The house was a large stone structure located just off the square in Sigoulane Village. Guy and Mariette Verdier received them
with a mixture of wariness and affability. Both knew that Mara was working in some capacity for Christophe, and that Julian was landscaping the Coteaux de Bonfond pavilion. Both seemed to regard their visitors as emissaries of the enemy who could be persuaded, with the right treatment, to switch allegiances. Julian found himself staring at the wife. He could have sworn Mariette had been a brunette when he last saw her. Her hair was now a brassy blond. Maybe she had dyed it to go with the banana-skin-yellow spandex halter top she wore.
“You’re lucky you caught me in.” Guy waved the visitors over to a fake zebra-hide sofa. “I usually golf on Saturday afternoons.”

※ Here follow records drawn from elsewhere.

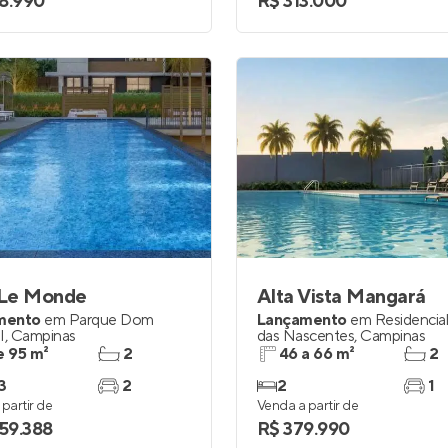
8.990
R$ 313.000
Le Monde
Alta Vista Mangará
mento
em
Parque Dom
Lançamento
em
Residencial
I
,
Campinas
das Nascentes
,
Campinas
e 95 m²
2
46 a 66 m²
2
3
2
2
1
partir de
Venda a partir de
259.388
R$ 379.990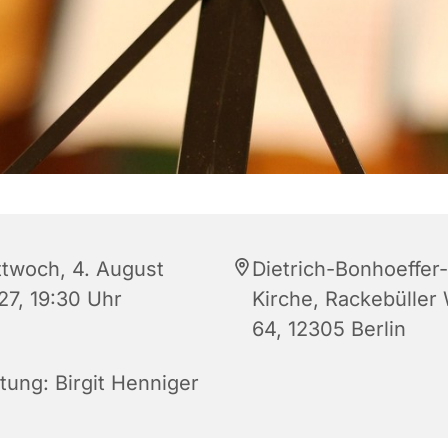
ttwoch, 4. August
Dietrich-Bonhoeffer-
27, 19:30 Uhr
Kirche, Rackebüller
64, 12305 Berlin
tung: Birgit Henniger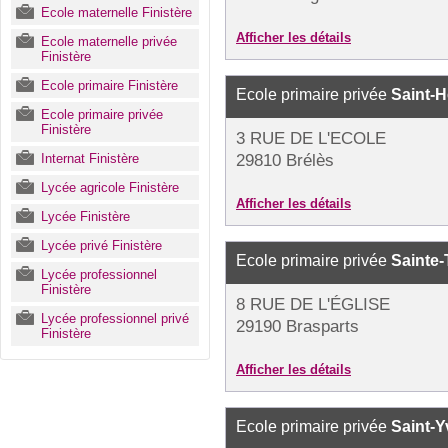
Ecole maternelle Finistère
Afficher les détails
Ecole maternelle privée
Finistère
Ecole primaire Finistère
Ecole primaire privée
Saint-H
Ecole primaire privée
Finistère
3 RUE DE L'ECOLE
Internat Finistère
29810 Brélès
Lycée agricole Finistère
Afficher les détails
Lycée Finistère
Lycée privé Finistère
Ecole primaire privée
Sainte
Lycée professionnel
Finistère
8 RUE DE L'ÉGLISE
Lycée professionnel privé
29190 Brasparts
Finistère
Afficher les détails
Ecole primaire privée
Saint-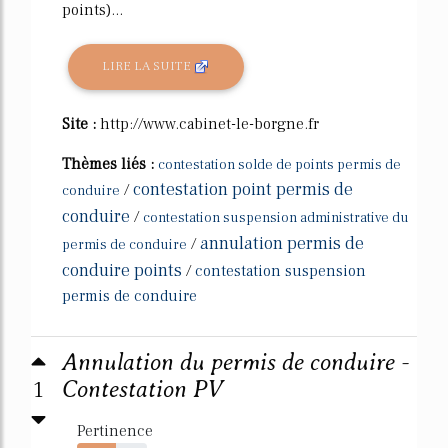
points)...
LIRE LA SUITE
Site :
http://www.cabinet-le-borgne.fr
Thèmes liés :
contestation solde de points permis de
contestation point permis de
/
conduire
conduire
/
contestation suspension administrative du
annulation permis de
/
permis de conduire
conduire points
/
contestation suspension
permis de conduire
Annulation du permis de conduire -
1
Contestation PV
Pertinence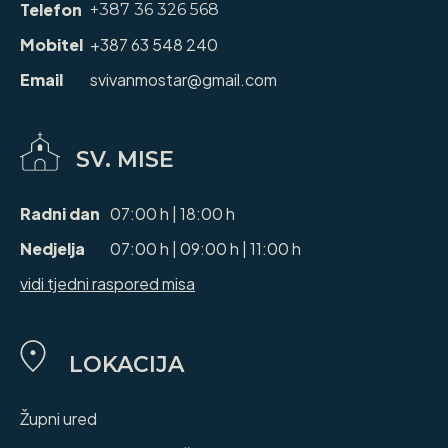
Telefon
+387 36 326 568
Mobitel
+387 63 548 240
Email
svivanmostar@gmail.com
SV. MISE
Radni dan
07:00 h | 18:00 h
Nedjelja
07:00 h | 09:00 h | 11:00 h
vidi tjedni raspored misa
LOKACIJA
Župni ured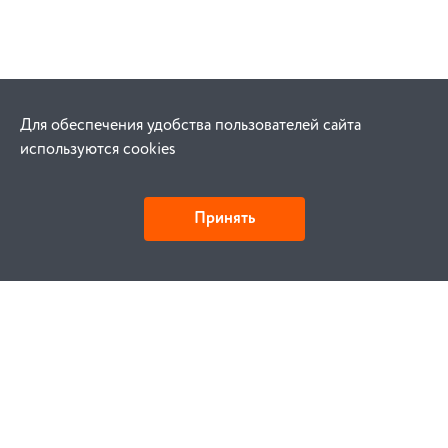
Для обеспечения удобства пользователей сайта
используются cookies
Принять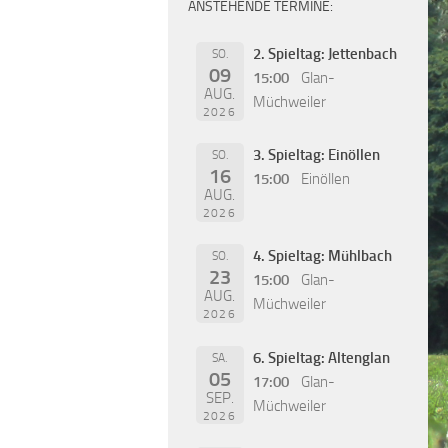
ANSTEHENDE TERMINE:
2. Spieltag: Jettenbach
SO.
09
15:00
Glan-
AUG.
Müchweiler
2026
3. Spieltag: Einöllen
SO.
16
15:00
Einöllen
AUG.
2026
4. Spieltag: Mühlbach
SO.
23
15:00
Glan-
AUG.
Müchweiler
2026
6. Spieltag: Altenglan
SA.
05
17:00
Glan-
SEP.
Müchweiler
2026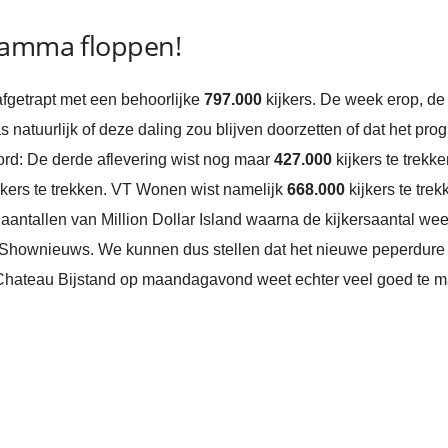
ramma floppen!
afgetrapt met een behoorlijke
797.000
kijkers. De week erop, de
as natuurlijk of deze daling zou blijven doorzetten of dat het 
oord: De derde aflevering wist nog maar
427.000
kijkers te trek
jkers te trekken. VT Wonen wist namelijk
668.000
kijkers te tre
 aantallen van Million Dollar Island waarna de kijkersaantal we
 Shownieuws. We kunnen dus stellen dat het nieuwe peperdure
6. Chateau Bijstand op maandagavond weet echter veel goed te m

“And Sundays,” Mariette mouthed to Julian. “I’m a weekend widow.” Julian half suspected she would have dug her elbow into his side if he had been within digging distance.

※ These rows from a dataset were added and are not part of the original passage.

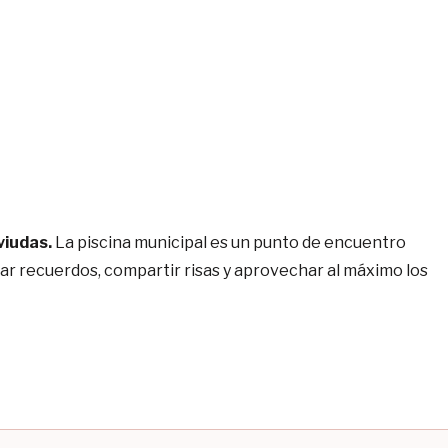
viudas.
La piscina municipal es un punto de encuentro
ear recuerdos, compartir risas y aprovechar al máximo los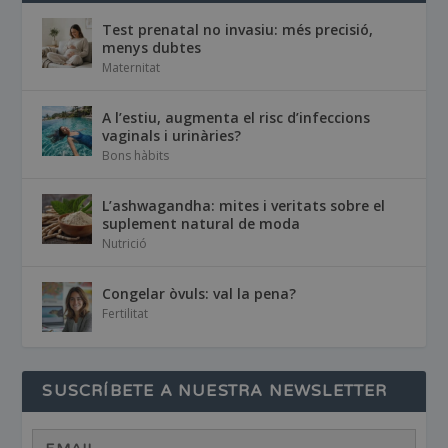
Test prenatal no invasiu: més precisió,
menys dubtes
Maternitat
A l’estiu, augmenta el risc d’infeccions
vaginals i urinàries?
Bons hàbits
L’ashwagandha: mites i veritats sobre el
suplement natural de moda
Nutrició
Congelar òvuls: val la pena?
Fertilitat
SUSCRÍBETE A NUESTRA NEWSLETTER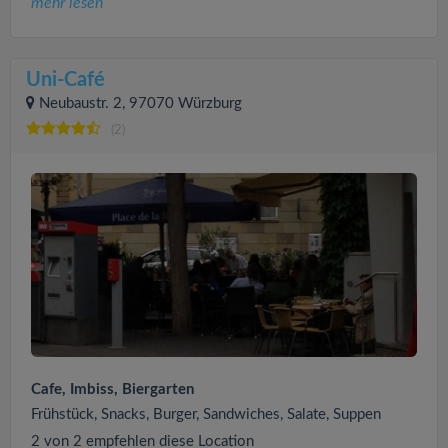
mehr lesen
Uni-Café
Neubaustr. 2, 97070 Würzburg
(2)
Cafe, Imbiss, Biergarten
Frühstück, Snacks, Burger, Sandwiches, Salate, Suppen
2 von 2 empfehlen diese Location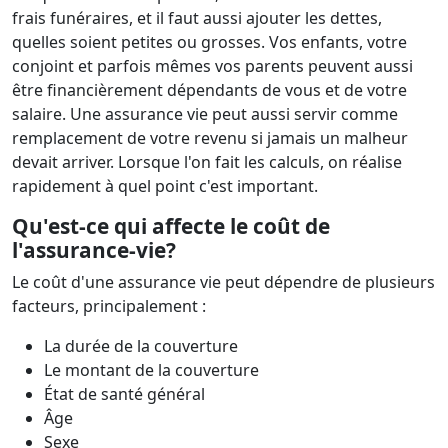
frais funéraires, et il faut aussi ajouter les dettes,
quelles soient petites ou grosses. Vos enfants, votre
conjoint et parfois mêmes vos parents peuvent aussi
être financièrement dépendants de vous et de votre
salaire. Une assurance vie peut aussi servir comme
remplacement de votre revenu si jamais un malheur
devait arriver. Lorsque l'on fait les calculs, on réalise
rapidement à quel point c'est important.
Qu'est-ce qui affecte le coût de
l'assurance-vie?
Le coût d'une assurance vie peut dépendre de plusieurs
facteurs, principalement :
La durée de la couverture
Le montant de la couverture
État de santé général
Âge
Sexe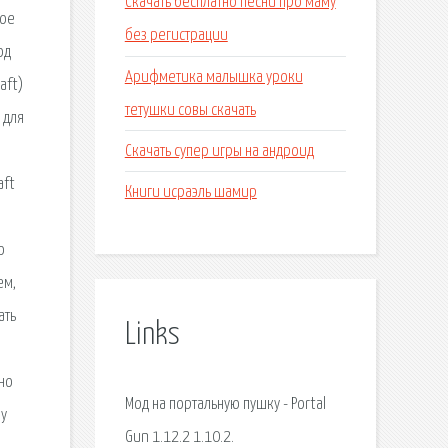
Скачать бесплатно песни про маму
ное
без регистрации
од
Арифметика малышка уроки
aft)
тетушки совы скачать
 для
Скачать супер игры на андроид
aft
Книги исраэль шамир
о
ем,
ать
Links
но
Мод на портальную пушку - Portal
му
Gun 1.12.2 1.10.2.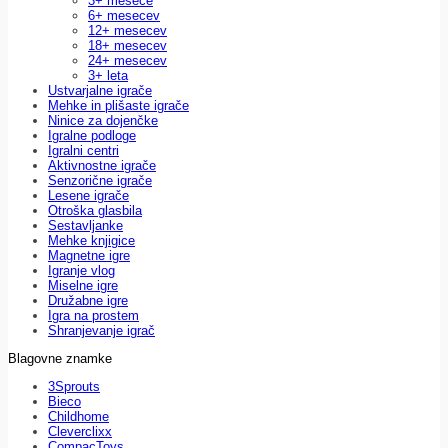
3+ mesece
6+ mesecev
12+ mesecev
18+ mesecev
24+ mesecev
3+ leta
Ustvarjalne igrače
Mehke in plišaste igrače
Ninice za dojenčke
Igralne podloge
Igralni centri
Aktivnostne igrače
Senzorične igrače
Lesene igrače
Otroška glasbila
Sestavljanke
Mehke knjigice
Magnetne igre
Igranje vlog
Miselne igre
Družabne igre
Igra na prostem
Shranjevanje igrač
Blagovne znamke
3Sprouts
Bieco
Childhome
Cleverclixx
CompacToys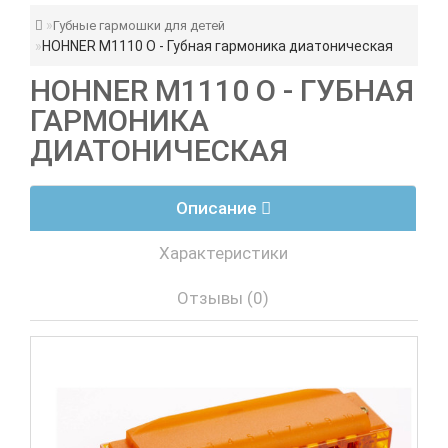
Губные гармошки для детей
HOHNER M1110 O - Губная гармоника диатоническая
HOHNER M1110 O - ГУБНАЯ
ГАРМОНИКА
ДИАТОНИЧЕСКАЯ
Описание
Характеристики
Отзывы (0)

The plump, pink-faced lawyer gave a whinnying laugh to show that he knew his wife to be a great kidder. Mara caught a glint of gold in one of his back molars.
“It’s really your father we came to see, Maître Verdier,” said Mara, careful to use his title. The pair lived with Michel Verdier, or perhaps it was the other way around. “We really don’t want to trouble you.”
“Oh, I’m sure I can answer any questions you may have about the de Bonfonds just as well.” He obviously preferred it that way. “Anyway, Papa is out with the vines right now. Now, how about some coffee?”
Mariette laid on the works: a silver tray with a silver pot, porcelain demitasses and saucers, a plate of pastel-colored macaroons. Since she assumed they were there to talk about Baby Blue, she launched right into the matter as she poured. “C’est une très mauvaise affaire. The villagers are very upset about it. You were there that morning”—a nod in Julian’s direction—“you saw how worked up they were. Why, if it hadn’t been for my husband, I think they would have torn Antoine and Denise apart.”